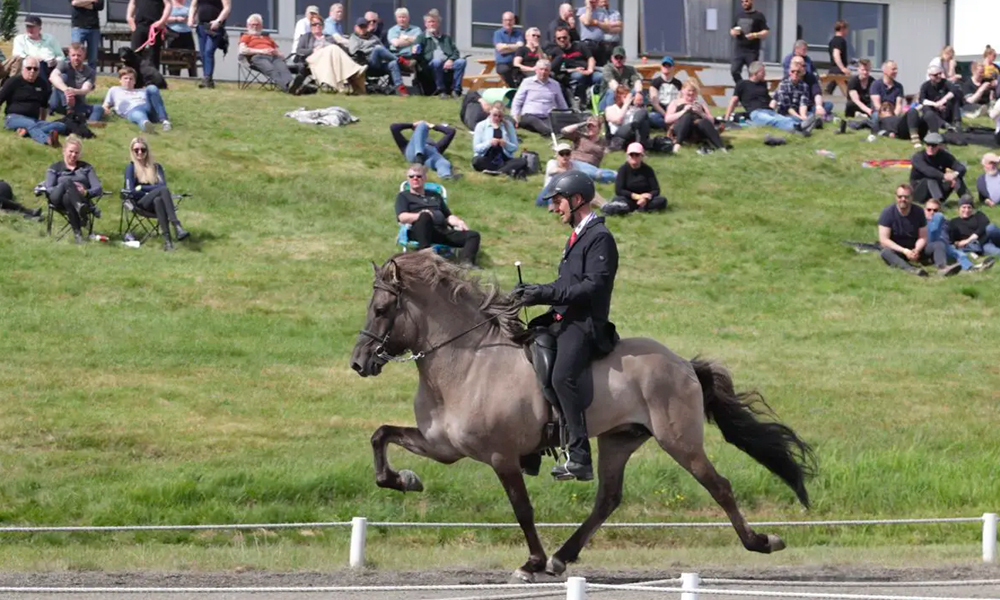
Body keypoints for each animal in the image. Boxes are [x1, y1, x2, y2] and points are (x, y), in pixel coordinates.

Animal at [348, 252, 816, 580]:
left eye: (382, 309)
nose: (358, 363)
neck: (467, 361)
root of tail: (682, 362)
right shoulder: (442, 446)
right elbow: (380, 435)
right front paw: (404, 480)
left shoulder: (501, 456)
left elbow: (522, 509)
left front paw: (531, 562)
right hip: (619, 439)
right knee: (608, 497)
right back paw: (562, 557)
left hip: (679, 440)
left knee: (719, 486)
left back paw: (761, 541)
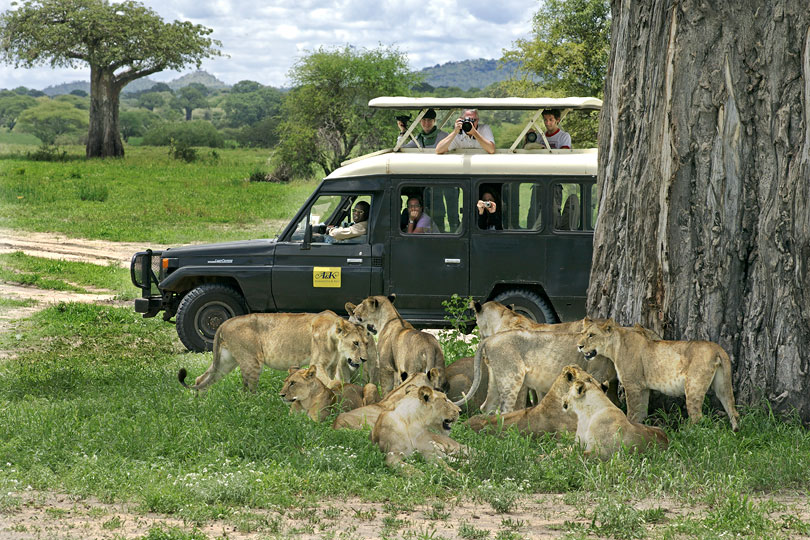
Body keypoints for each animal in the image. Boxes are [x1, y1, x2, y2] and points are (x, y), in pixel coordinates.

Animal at [177, 310, 372, 394]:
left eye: (366, 343)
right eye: (355, 343)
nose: (364, 359)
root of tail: (224, 323)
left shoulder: (331, 367)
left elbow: (332, 383)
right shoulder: (317, 364)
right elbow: (334, 383)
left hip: (226, 361)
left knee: (201, 379)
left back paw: (200, 404)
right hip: (252, 362)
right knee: (248, 390)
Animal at [576, 316, 740, 430]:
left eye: (591, 335)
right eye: (582, 333)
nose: (579, 346)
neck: (615, 346)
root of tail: (717, 348)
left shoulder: (632, 386)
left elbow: (632, 412)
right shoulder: (643, 388)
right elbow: (641, 413)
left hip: (693, 387)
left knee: (698, 417)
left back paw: (687, 434)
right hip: (722, 386)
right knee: (732, 410)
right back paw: (735, 431)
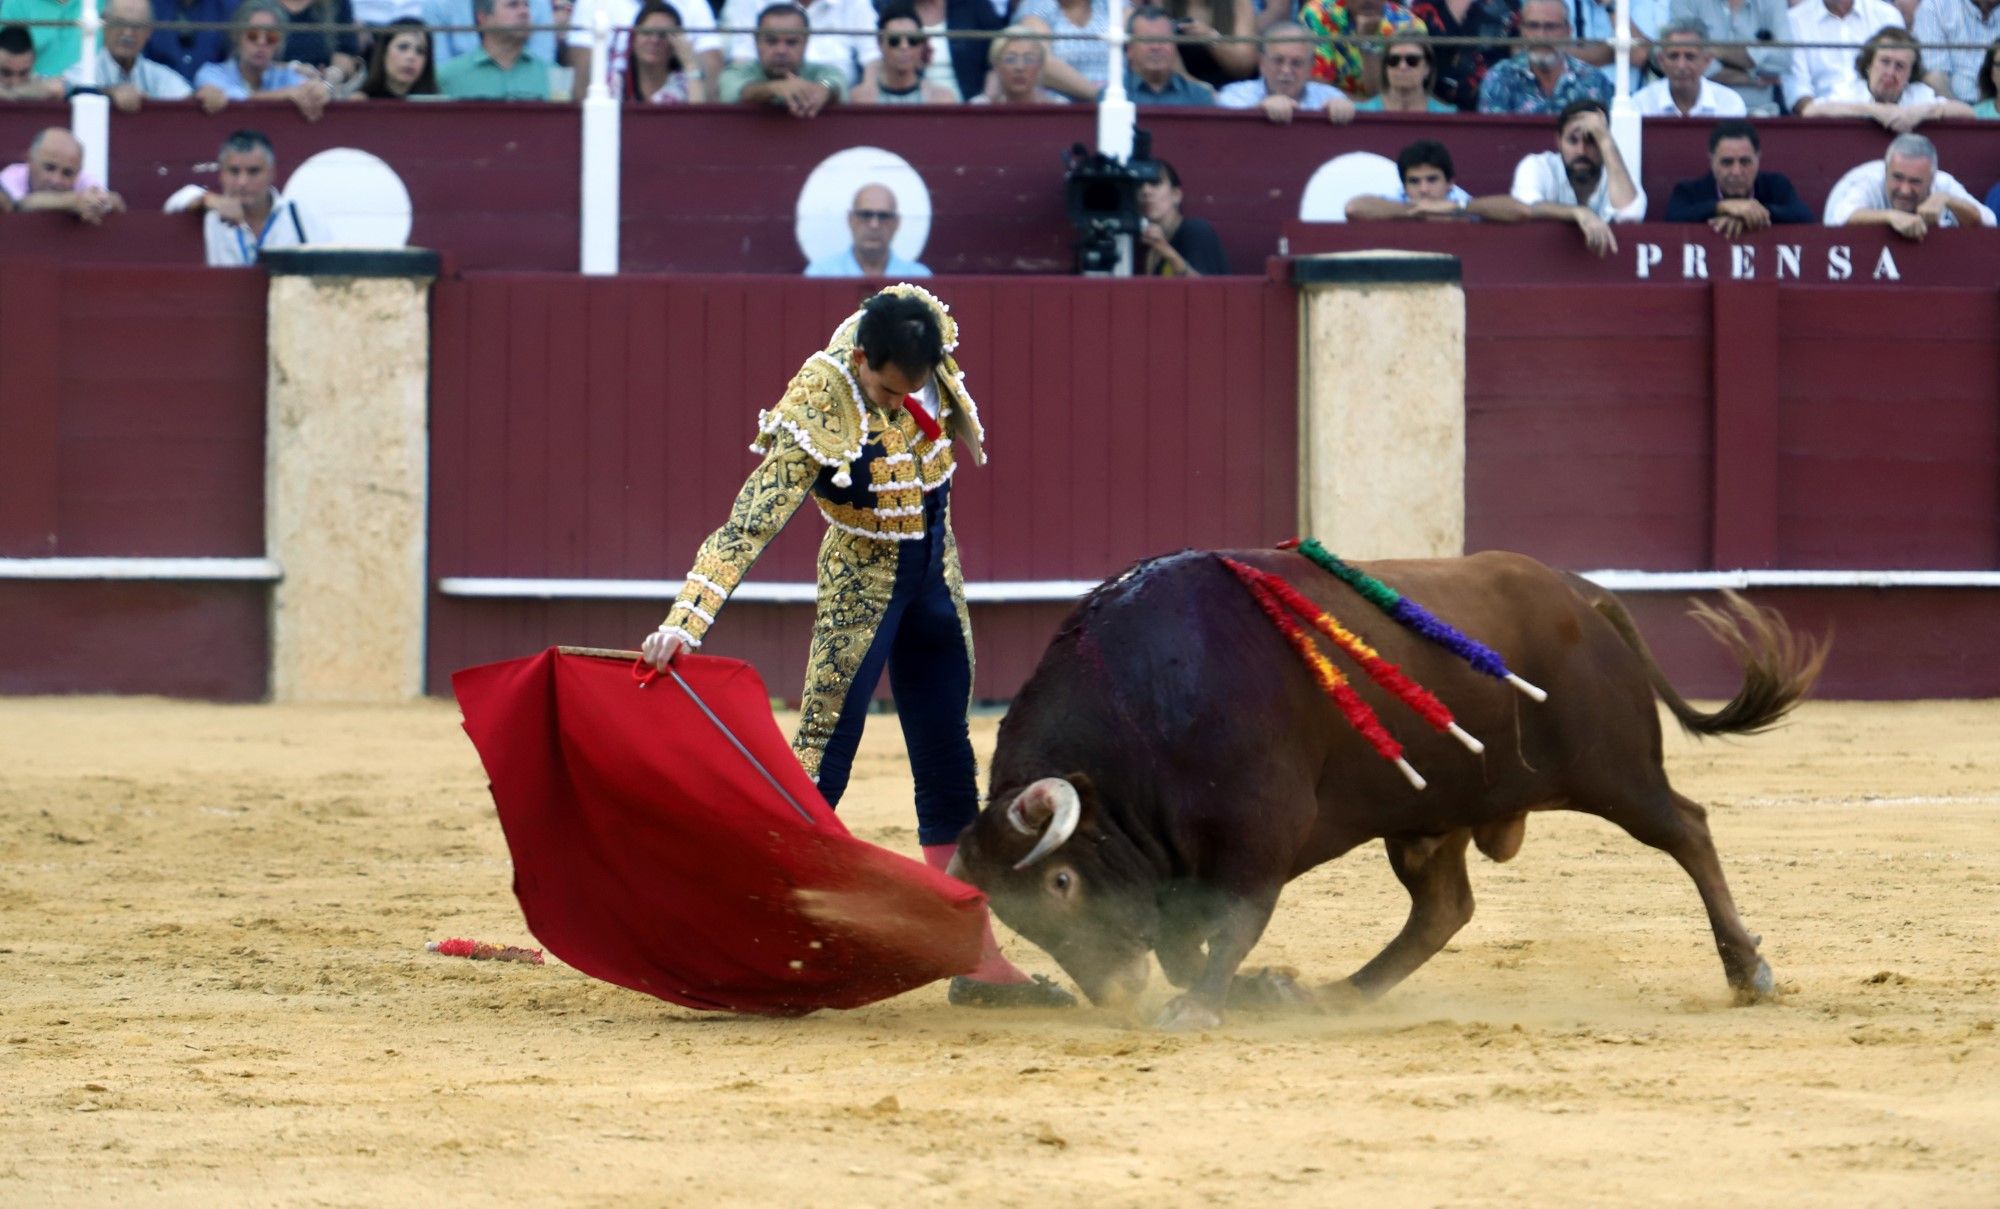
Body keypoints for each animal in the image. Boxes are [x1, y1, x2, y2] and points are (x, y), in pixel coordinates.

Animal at [952, 548, 1832, 1032]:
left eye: (1061, 881)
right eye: (1015, 915)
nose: (1114, 992)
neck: (1148, 704)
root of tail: (1580, 592)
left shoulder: (1259, 832)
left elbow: (1232, 922)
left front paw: (1203, 1004)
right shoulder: (1179, 864)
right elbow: (1184, 937)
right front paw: (1259, 988)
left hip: (1615, 770)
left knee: (1686, 827)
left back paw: (1748, 970)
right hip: (1430, 818)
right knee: (1442, 908)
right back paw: (1337, 995)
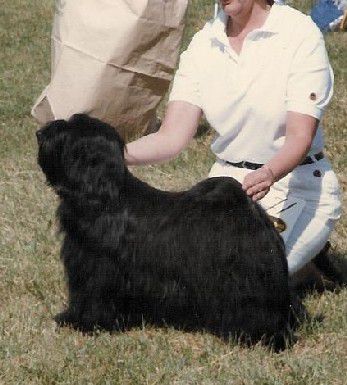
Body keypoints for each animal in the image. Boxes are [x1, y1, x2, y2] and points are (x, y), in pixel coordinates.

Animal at [36, 113, 304, 348]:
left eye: (66, 131)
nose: (39, 133)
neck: (105, 197)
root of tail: (251, 211)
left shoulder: (96, 269)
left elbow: (92, 298)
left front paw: (82, 323)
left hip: (246, 283)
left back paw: (264, 339)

....

Extract all lines from the data in which "front" is found.

| Finished task |
right front paw: (404, 480)
left front paw: (531, 562)
left front paw: (1203, 1004)
right front paw: (1259, 988)
left front paw: (82, 323)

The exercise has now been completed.